■ Data for processing:

========================================================================

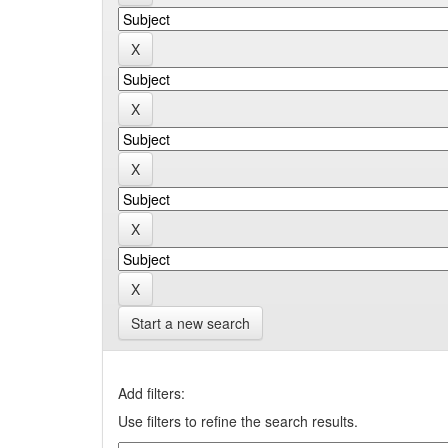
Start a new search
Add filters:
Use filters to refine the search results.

========================================================================

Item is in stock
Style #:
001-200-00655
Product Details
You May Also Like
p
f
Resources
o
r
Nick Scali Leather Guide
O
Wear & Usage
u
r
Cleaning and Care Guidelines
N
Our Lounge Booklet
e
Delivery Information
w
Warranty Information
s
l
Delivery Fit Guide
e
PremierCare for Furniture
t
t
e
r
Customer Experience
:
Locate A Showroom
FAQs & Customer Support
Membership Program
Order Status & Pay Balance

========================================================================

■ What the task asks: For the material above, reproduce exactly the lines from the line with "Delivery Fit Guide" to the line with "Order Status & Pay Balance", inclusive, and exclude all others.

■ Your solution:
Delivery Fit Guide
e
PremierCare for Furniture
t
t
e
r
Customer Experience
:
Locate A Showroom
FAQs & Customer Support
Membership Program
Order Status & Pay Balance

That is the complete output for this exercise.